**Activity**
Omit all pictures, then repeat the listing exactly.

**Data below**
--- START ---

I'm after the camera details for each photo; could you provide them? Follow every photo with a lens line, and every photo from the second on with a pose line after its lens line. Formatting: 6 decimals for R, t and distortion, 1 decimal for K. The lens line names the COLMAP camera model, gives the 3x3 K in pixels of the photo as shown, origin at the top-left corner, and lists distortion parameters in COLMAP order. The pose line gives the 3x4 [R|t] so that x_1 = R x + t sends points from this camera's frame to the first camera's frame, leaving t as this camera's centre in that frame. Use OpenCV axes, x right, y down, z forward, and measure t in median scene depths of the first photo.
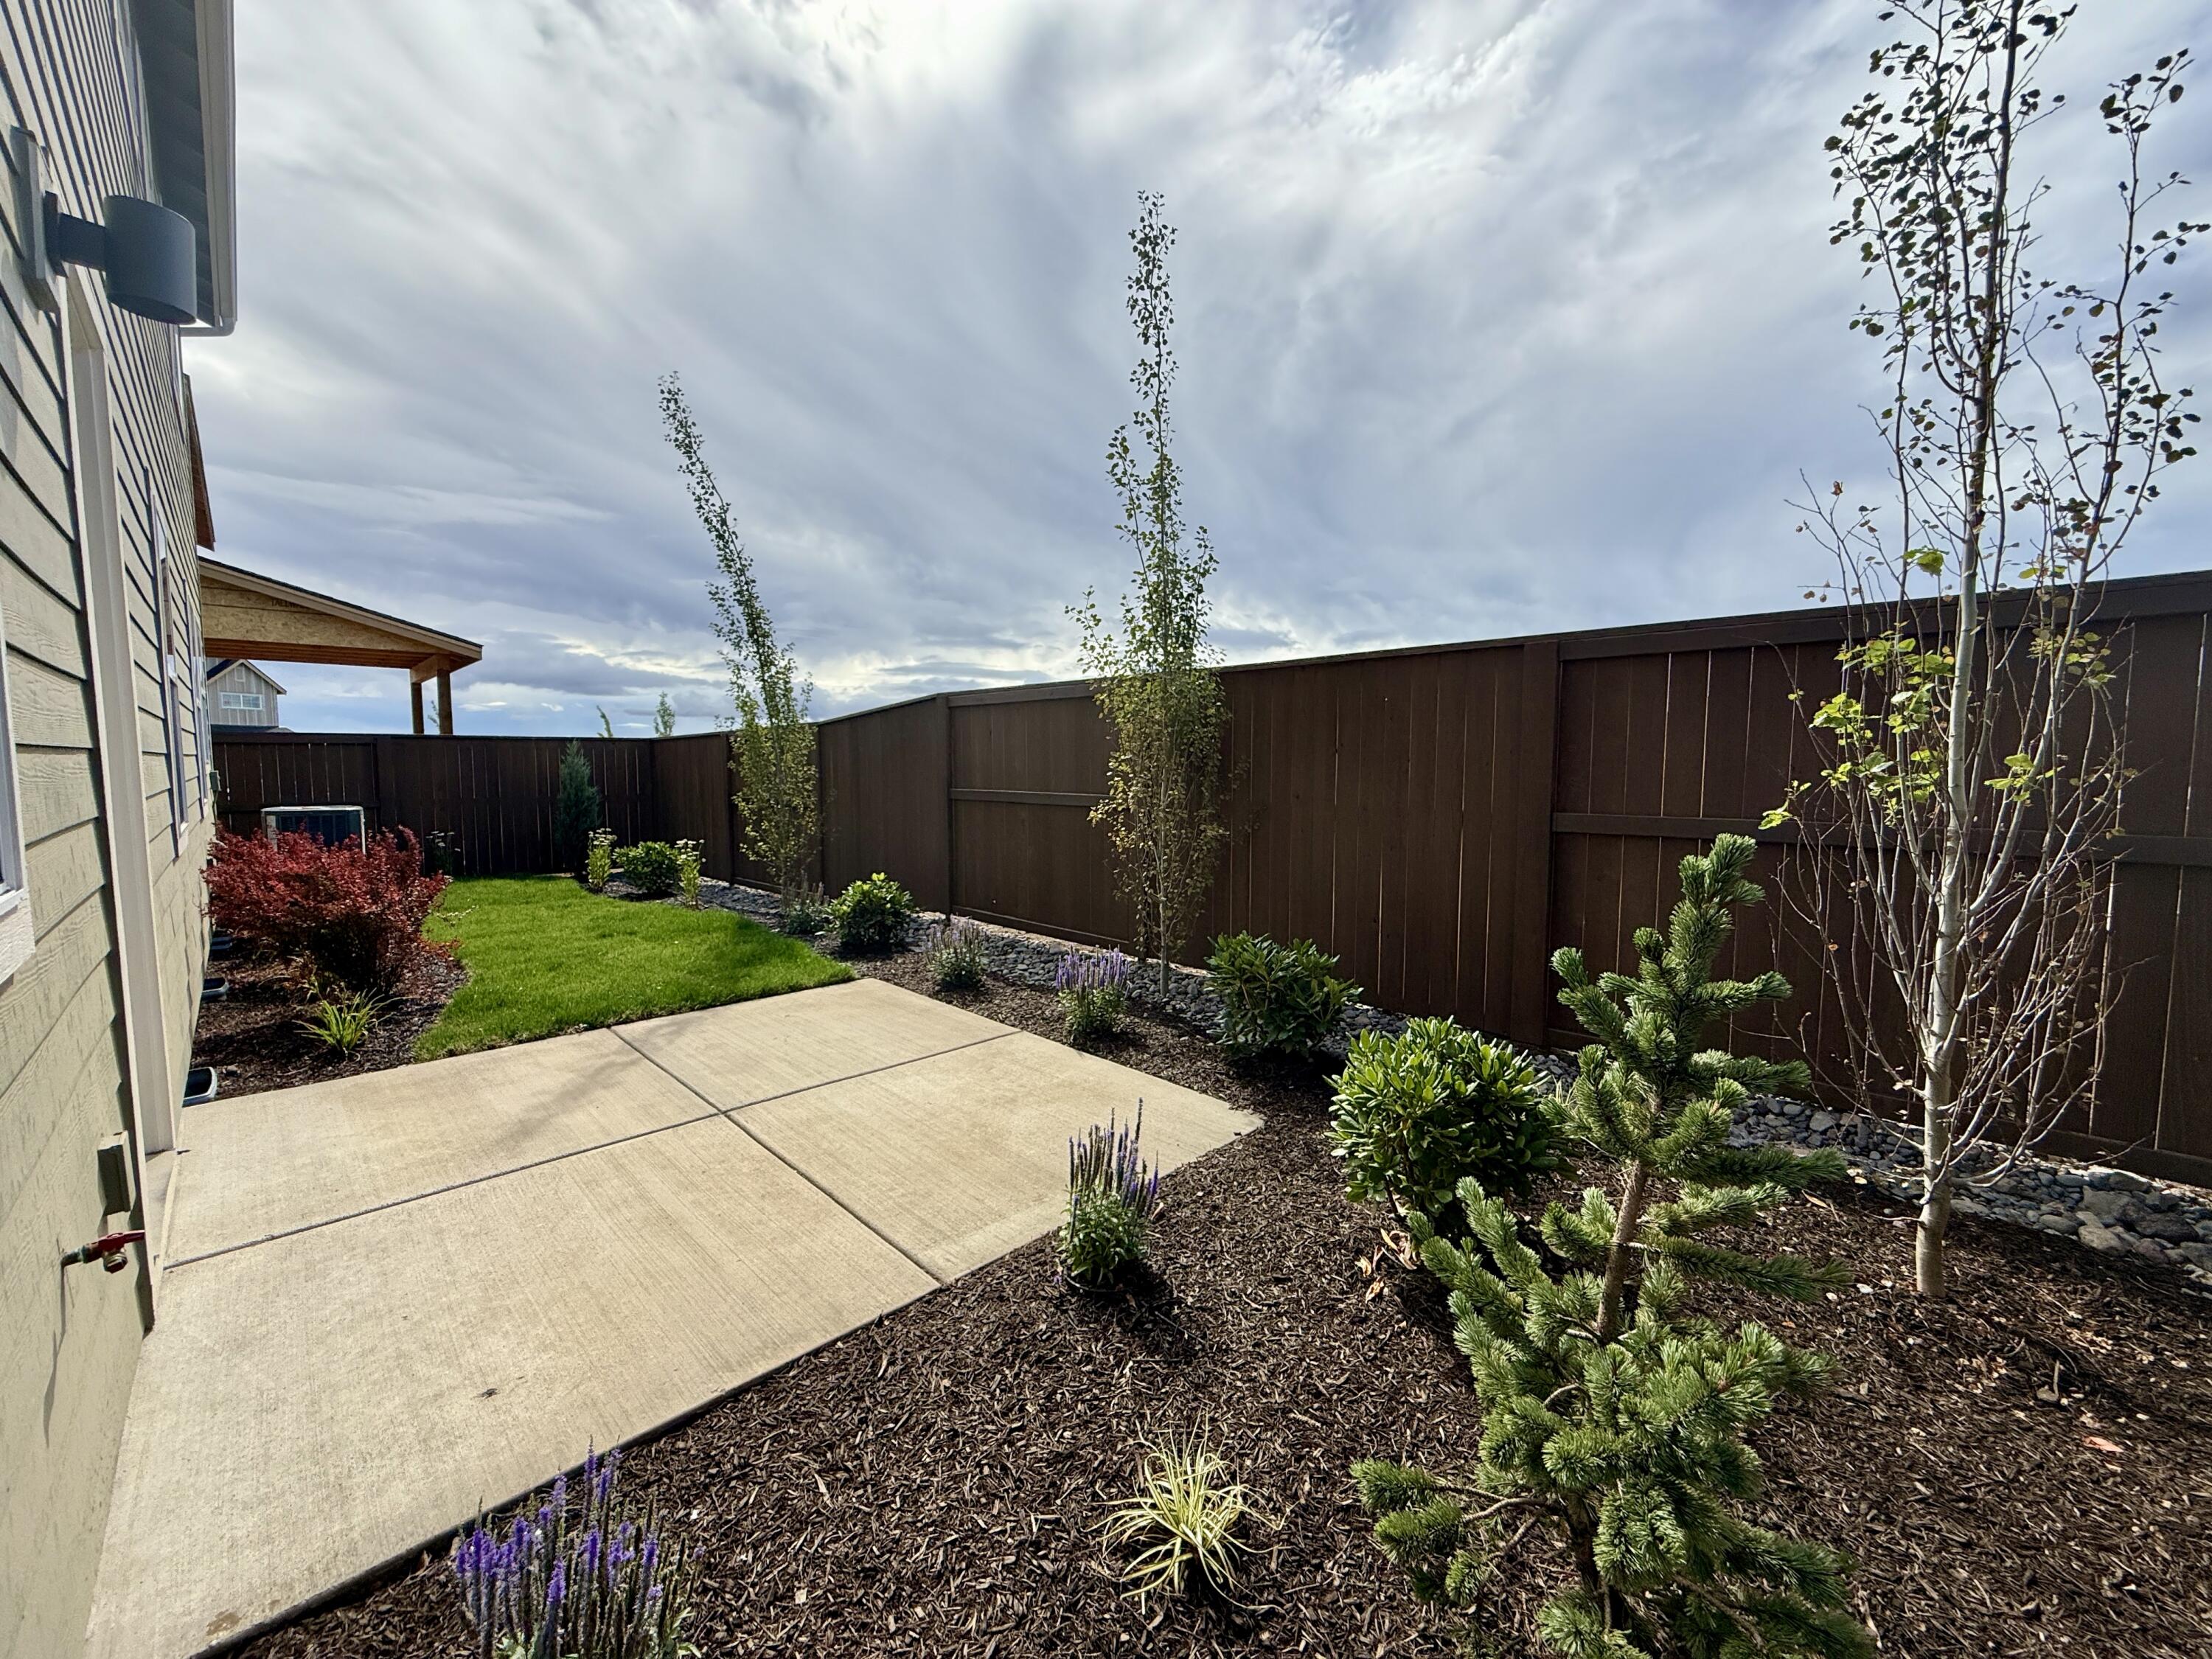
lens RADIAL K [[879.4, 0, 1103.3], [0, 879.4, 830.6], [0, 0, 1]] dist [-0.000804, -0.000148]
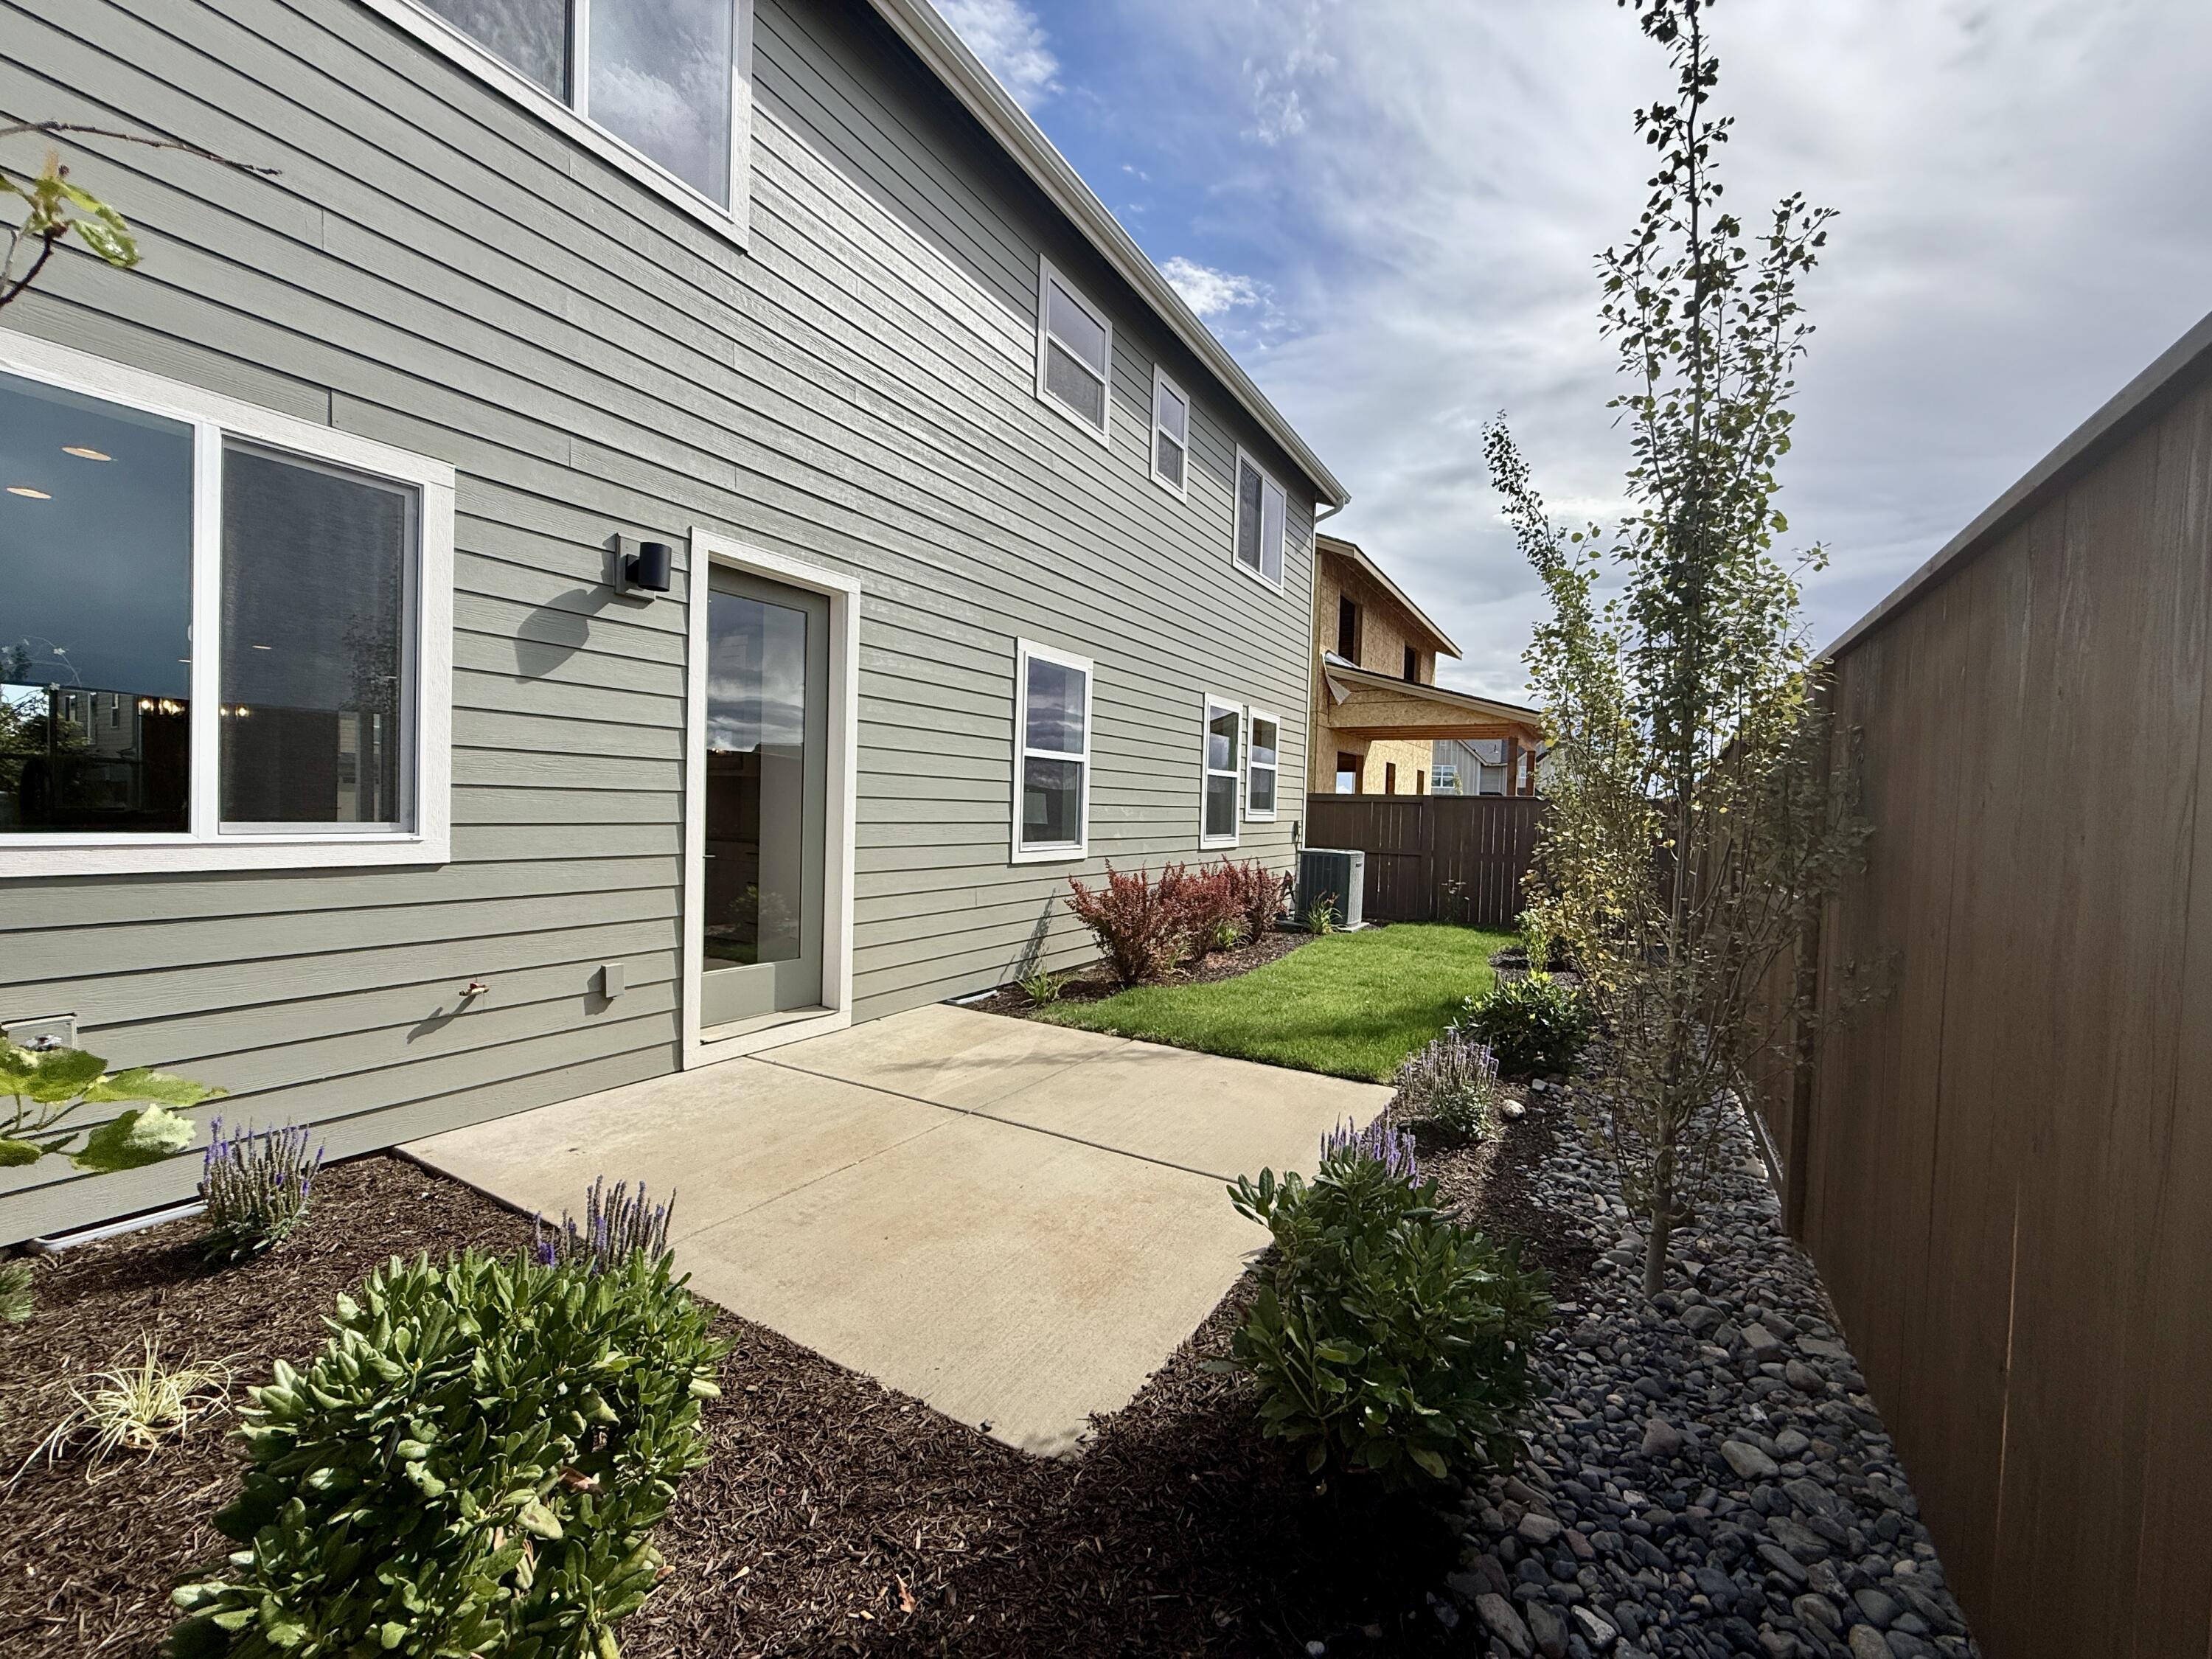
lens RADIAL K [[879.4, 0, 1103.3], [0, 879.4, 830.6], [0, 0, 1]] dist [-0.000804, -0.000148]
pose [[0.267243, 0.035109, -0.962989, 0.577061], [-0.109647, 0.993954, 0.005809, -0.055776], [0.957371, 0.104037, 0.269477, 0.681970]]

--- END ---

**Result**
I'm after the camera details for each photo; could you provide them? Follow every photo with a lens line, and every photo from the second on with a pose line after its lens line. Formatting: 6 decimals for R, t and distortion, 1 decimal for K. The lens line names the COLMAP camera model, gives the 3x3 K in pixels of the photo as shown, origin at the top-left corner, and lists distortion parameters in COLMAP order. The pose line gives the 3x4 [R|t] so that x_1 = R x + t sends points from this camera's frame to the first camera's frame, leaving t as this camera's centre in that frame. Use OpenCV axes, x right, y down, z forward, and measure t in median scene depths of the first photo.
lens RADIAL K [[879.4, 0, 1103.3], [0, 879.4, 830.6], [0, 0, 1]] dist [-0.000804, -0.000148]
lens RADIAL K [[879.4, 0, 1103.3], [0, 879.4, 830.6], [0, 0, 1]] dist [-0.000804, -0.000148]
pose [[0.267243, 0.035109, -0.962989, 0.577061], [-0.109647, 0.993954, 0.005809, -0.055776], [0.957371, 0.104037, 0.269477, 0.681970]]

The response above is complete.